Material provided >>

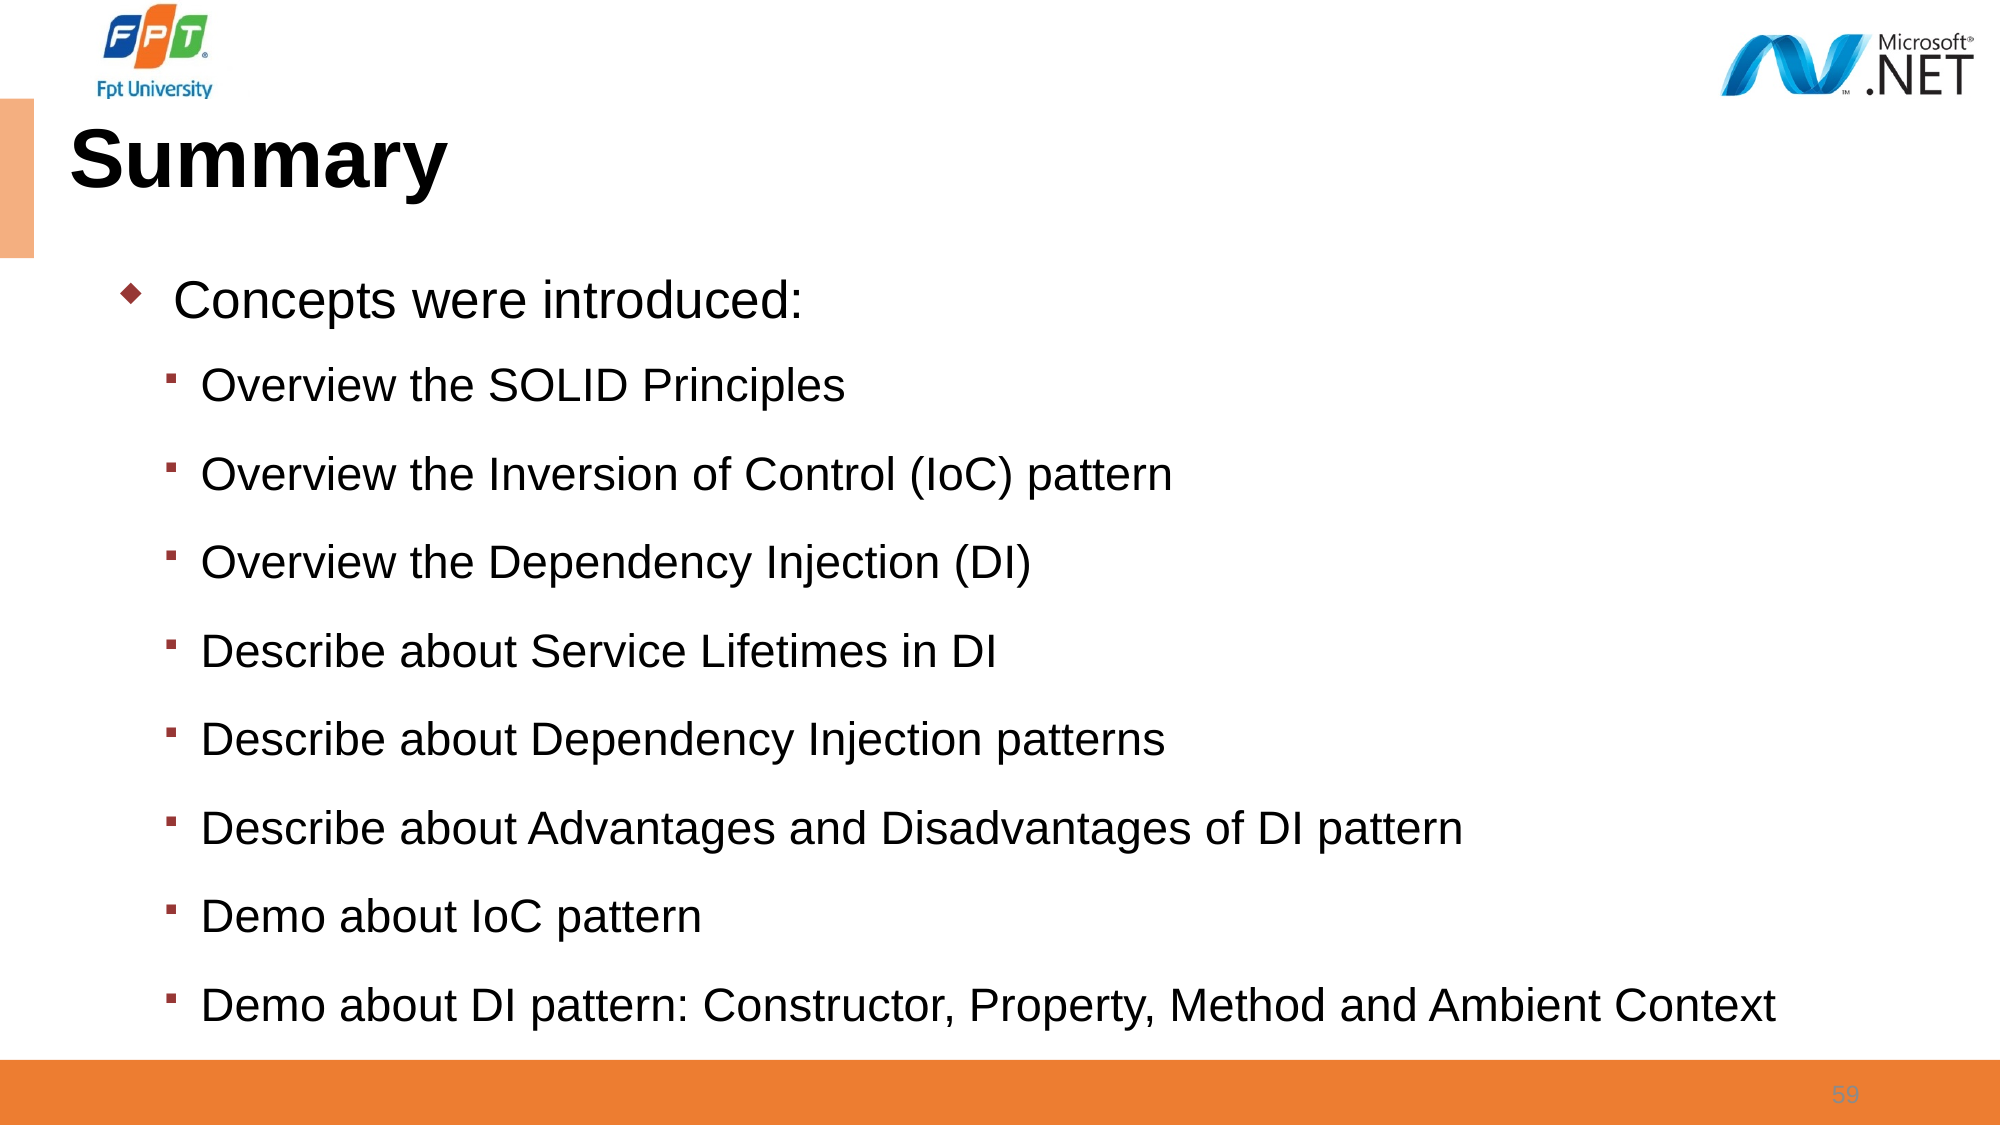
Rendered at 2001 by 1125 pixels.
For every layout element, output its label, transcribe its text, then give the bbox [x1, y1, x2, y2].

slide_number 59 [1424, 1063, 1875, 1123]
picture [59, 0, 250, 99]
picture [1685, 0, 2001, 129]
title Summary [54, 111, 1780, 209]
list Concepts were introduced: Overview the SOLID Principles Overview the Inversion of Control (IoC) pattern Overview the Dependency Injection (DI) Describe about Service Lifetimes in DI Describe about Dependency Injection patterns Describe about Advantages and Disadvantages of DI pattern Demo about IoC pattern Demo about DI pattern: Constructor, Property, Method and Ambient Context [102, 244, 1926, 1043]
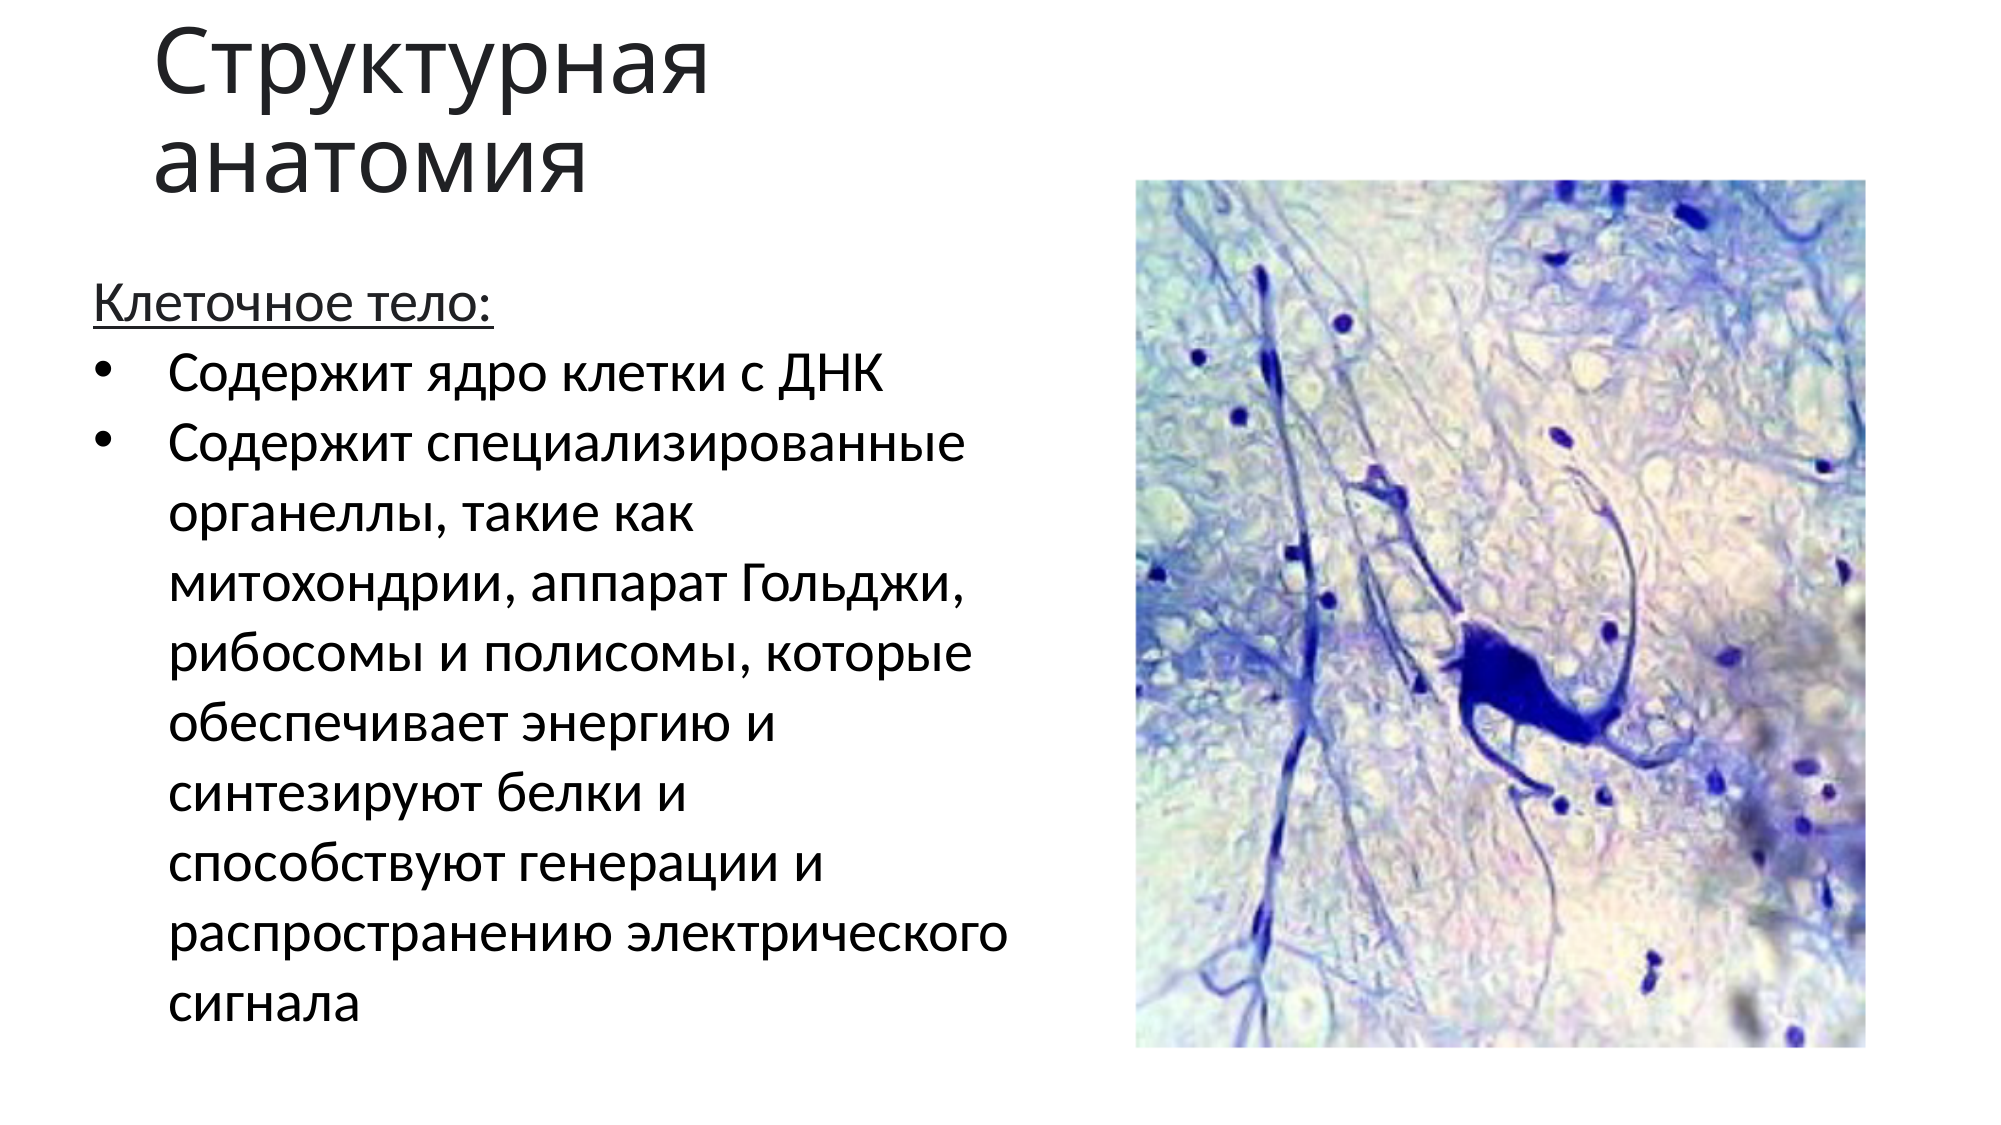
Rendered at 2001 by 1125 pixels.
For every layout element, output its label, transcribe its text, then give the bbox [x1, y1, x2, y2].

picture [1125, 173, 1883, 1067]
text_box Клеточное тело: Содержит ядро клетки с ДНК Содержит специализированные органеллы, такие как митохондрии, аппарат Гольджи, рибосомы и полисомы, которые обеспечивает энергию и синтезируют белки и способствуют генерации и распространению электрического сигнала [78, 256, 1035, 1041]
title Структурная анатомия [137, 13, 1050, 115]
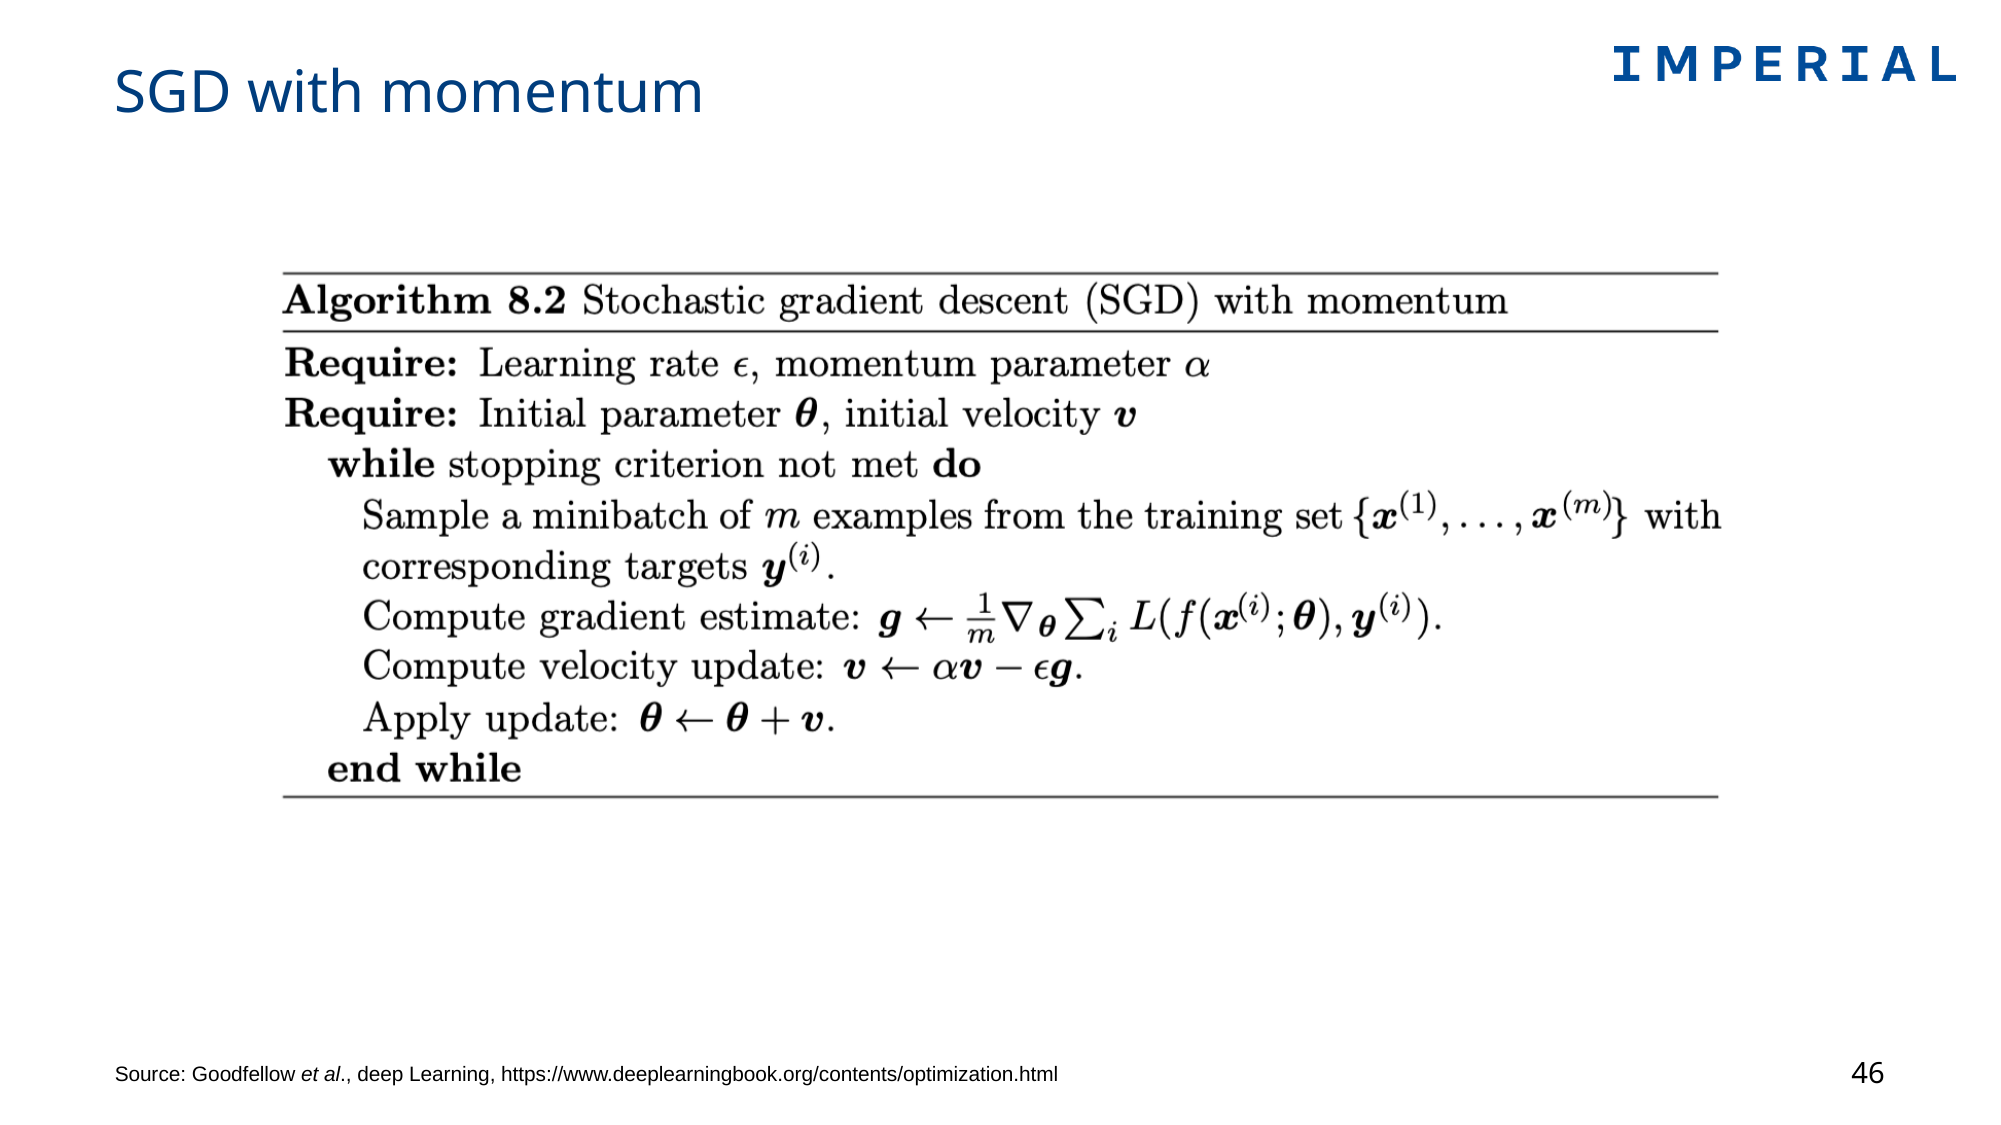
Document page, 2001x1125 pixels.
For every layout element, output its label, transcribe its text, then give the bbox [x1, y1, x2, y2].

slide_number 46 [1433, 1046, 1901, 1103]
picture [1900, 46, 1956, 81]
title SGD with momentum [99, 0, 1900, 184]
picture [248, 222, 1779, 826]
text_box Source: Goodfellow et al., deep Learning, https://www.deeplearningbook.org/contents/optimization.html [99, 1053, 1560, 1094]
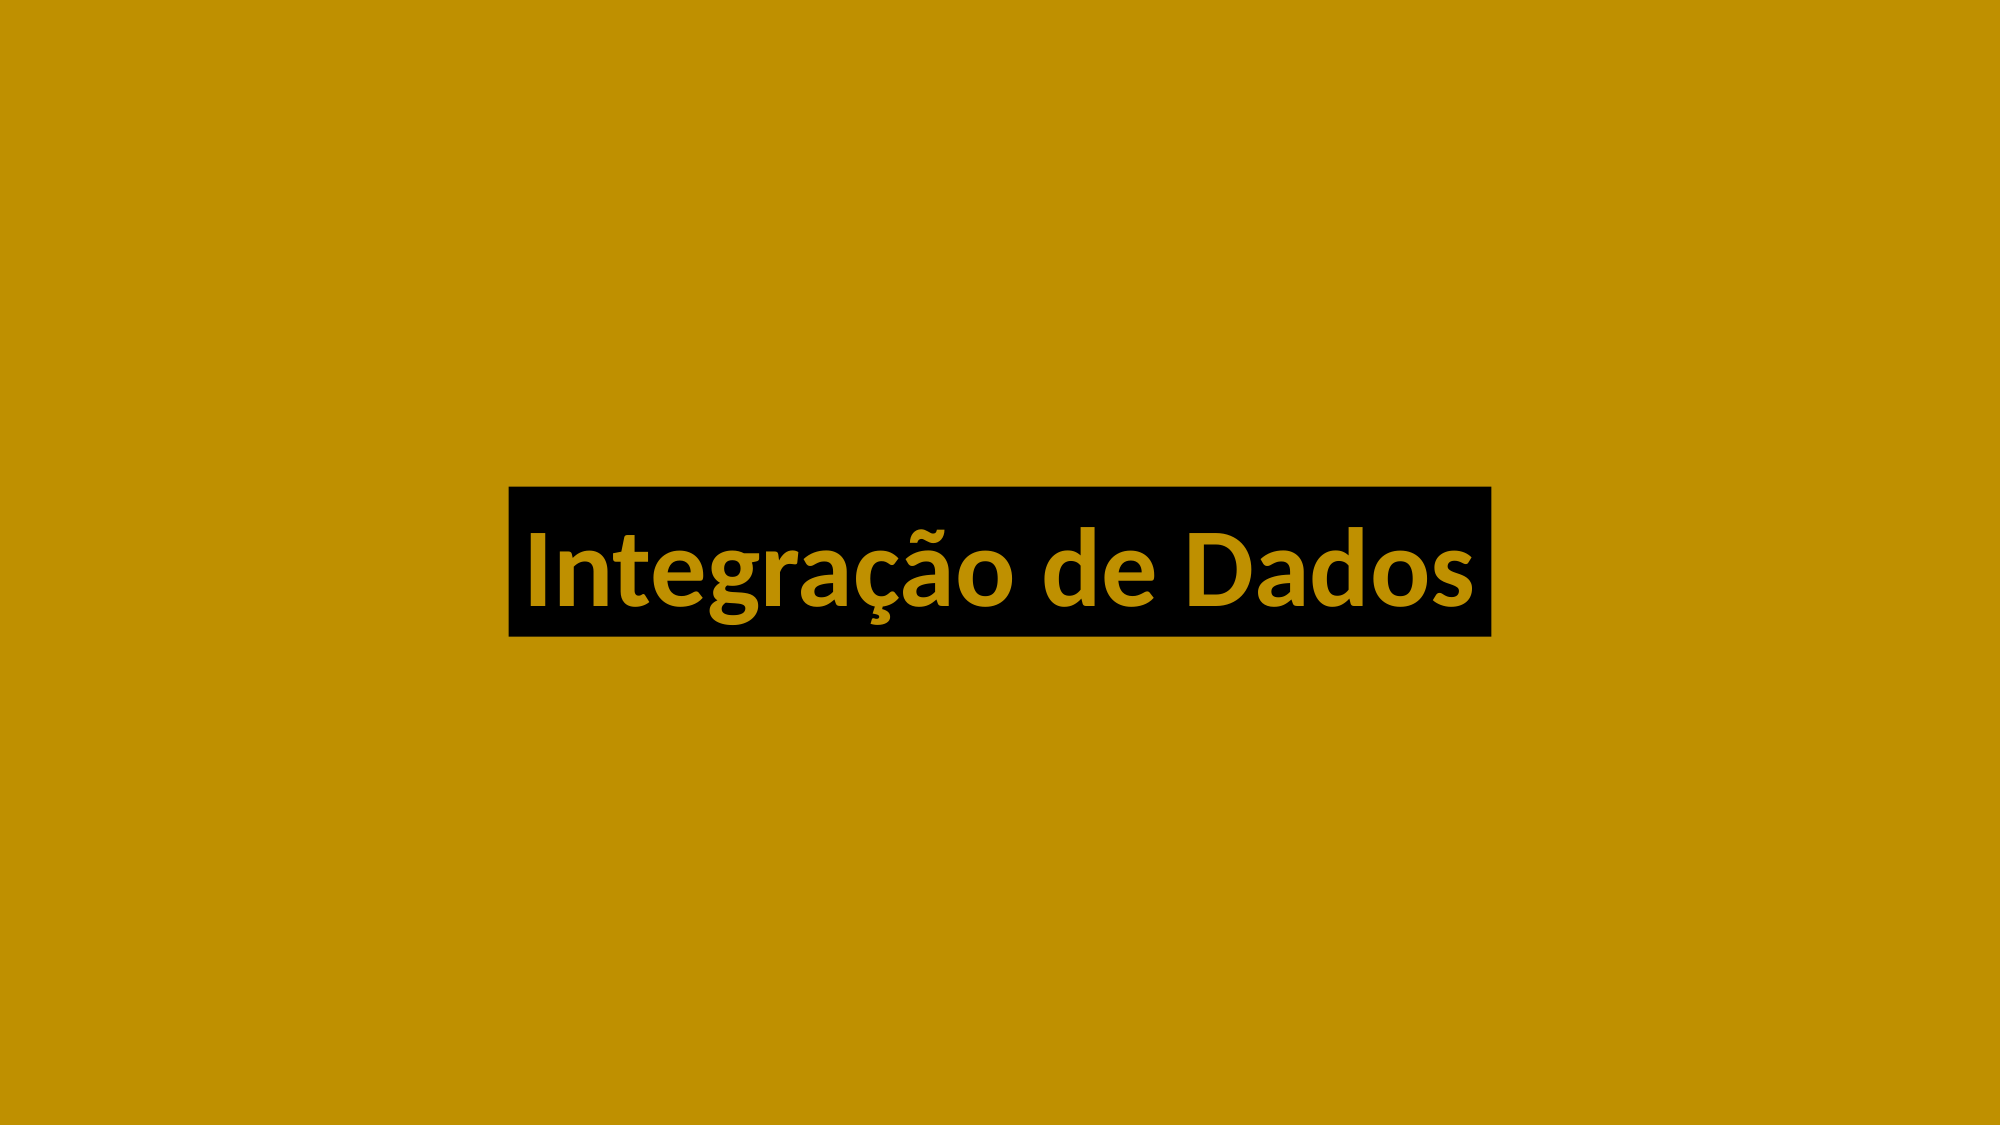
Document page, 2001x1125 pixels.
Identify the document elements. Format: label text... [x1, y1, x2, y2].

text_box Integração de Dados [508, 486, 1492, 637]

Exercise requirements >> Please output the line that contains "Identify the document" and every line after it in the entries above, exactly, and nothing more.

Answer space >>
Identify the document elements. Format: label text... [x1, y1, x2, y2].

text_box Integração de Dados [508, 486, 1492, 637]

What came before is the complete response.